Bernie has often won the legislative gains he has won in a long career the same way, by holding out until the end. He knows, bearing an older, and certainly far more savvy and experienced political head, that timing is everything, and the greater risk is in capitulating too soon, that is, giving up, when nothing is lost by holding out, and everything is to be gained.
I’d suggest he knows, even with his own long odds, that if he holds out as he has until July and the Democratic convention in Philadelphia, the upside is that he will have a maximal effect in moving the party, and its nominee, especially if it’s Hillary, not to mention all its other nominees in lesser contests for Congressional and Gubernatorial seats, closer to the left position he occupies. It’s ridiculous to think that he believes, with his intelligence, experience, and political savvy, especially as an outlier, spoiler and maverick, that his program of progressive inversion from the status quo will be or could be instantaneous.

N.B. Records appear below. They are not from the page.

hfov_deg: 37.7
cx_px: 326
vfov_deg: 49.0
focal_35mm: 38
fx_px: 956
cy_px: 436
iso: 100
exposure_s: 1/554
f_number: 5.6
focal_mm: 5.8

However, if the Democratic party, which by many accounts of (again I must use the term) cold-blooded objective analysis of trends is leading a general movement of the entire electorate back toward the liberal bias the country ran under through the 60s, it is imperative that the Democratic platform and candidate espouse definitively more liberal views than Hillary Rodham Clinton was willing to campaign with when this current season began. She has already been moved in that direction. Bernie wants to push her further, before he no longer can effect any influence, because positions will be set as of the adoption of the platform and the convention’s adjournment.

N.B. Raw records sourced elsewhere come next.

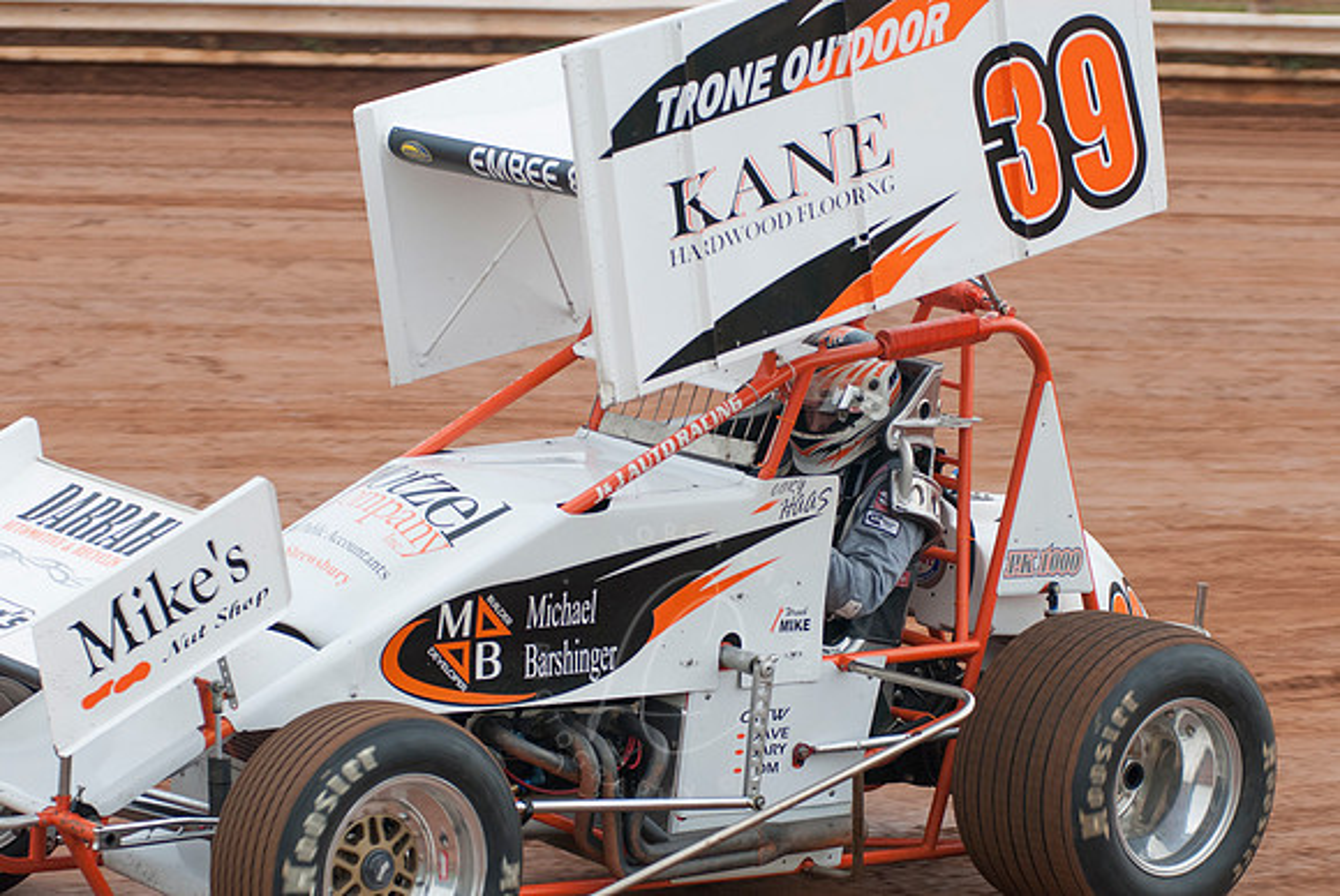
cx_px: 670
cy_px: 448
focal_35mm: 120
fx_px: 4471
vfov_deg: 11.4
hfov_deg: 17.0
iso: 400
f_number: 4
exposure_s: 1/320
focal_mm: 80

He also knows, to neutralize the other great fear that drives the growing enmity for Bernie, that he will not ruin the chances of the Democratic nominee to counter any momentum gained by the opposition. He knows the campaign will begin in earnest, the battle will be joined, only when the nominee is announced, with fully three months-plus before election day. He also knows the Trump campaign, the continuing equivocation of the Republican Party confronted with rallying behind a universally repugnant nominee, and other factors that will deter the start of any true—and threatening—momentum will not be resolved overnight.
With further victories, or even close calls, in the remaining primaries, no one, least of all the Republicans—and however certain the outcome intuitively seems to be—can say with dead certainty what the Republicans will have to argue against.
So Bernie the woodpecker, as he ever has in 40 years in politics, will keep on pecking, subsisting on the bits of bugs and other dainties he ceaselessly digs out of the trees in the vast forest of delegate votes. And having learned the benefits of nesting where he can’t successfully build a nest of his own, he’ll be content to brood and wait and see what hatches when his eggs begin to crack open.
One small note, before I go, and this is true. The term of venery, that is the collective noun, applied to a collection of cuckoos is “asylum.” I like that. An asylum of cuckoos to go with a descent of woodpeckers.